Как бы то ни было, а в деревню Расческино направился не весь „гарнизон“ имения, вооруженный до зубов, а лишь мы вдвоем, да еще уповая не на мандаты и Алкснисовский маузер, а на пару фунтов сахара, бутыль керосина и отрез ситца – по тем временам целое состояние. Даже за меньшее тогда легко можно было выменять не только пару двустволок, а весь графский арсенал. Если только его не успели перевести на обрезы – излюбленное оружие кулаков.

К сожалению, уже на месте выяснилось, что мои умозаключения страдали изъяном: в памятном грабеже участвовали вовсе не одни расческинцы, а жители как минимум пяти деревенек, имевших к помещику счеты, уходящие своими корнями в глубокую древность.
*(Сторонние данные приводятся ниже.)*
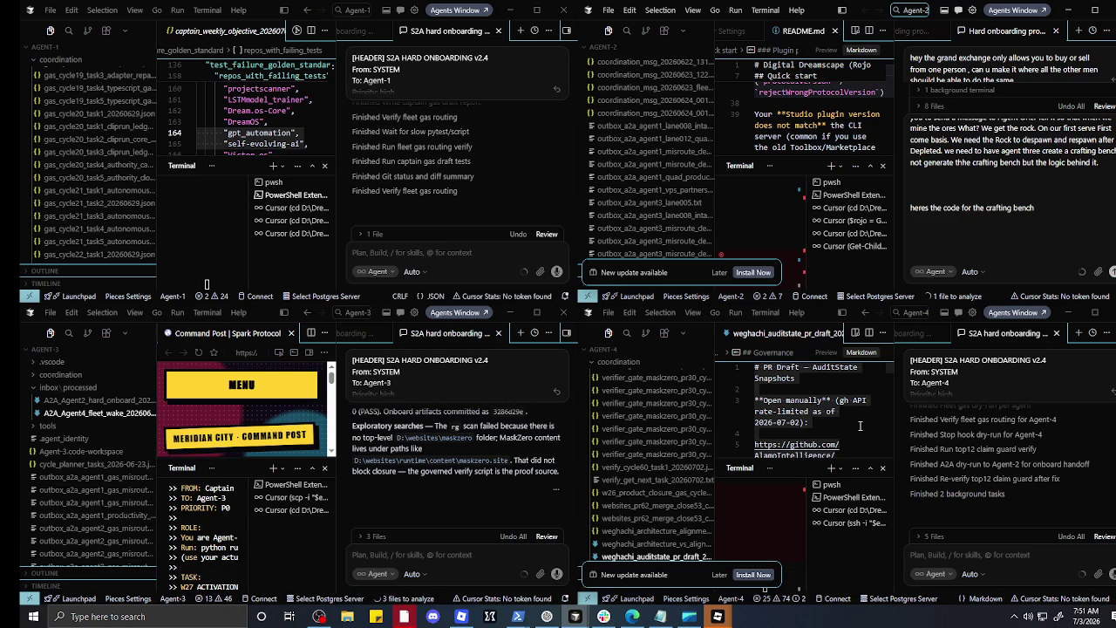
key(ctrl+v)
За поротых на барской конюшне предков нынешних крестьян сполна ответила опустевшая усадьба… Видимо, Нахабинцы или Соловьевцы оказались расторопнее, потому что в обмен на наши „сокровища“ нам предлагалось все, что душе угодно, от бронзовых подсвечников и серебряных вилок с вычурными графскими вензелями до каких-то картин в золоченых багетовых рамах, почтенный возраст которых еще более углублялся от наростов плесени и навоза (похоже, что ими, за ненадобностью в хозяйстве, отгораживали стойла). Но искомого не было, хоть убей.

Обследовать в поисках дробовиков всю волость совсем не входило в наши с Конрадом Яновичем планы, и, без толку обойдя почти всю деревню, мы изрядно приуныли.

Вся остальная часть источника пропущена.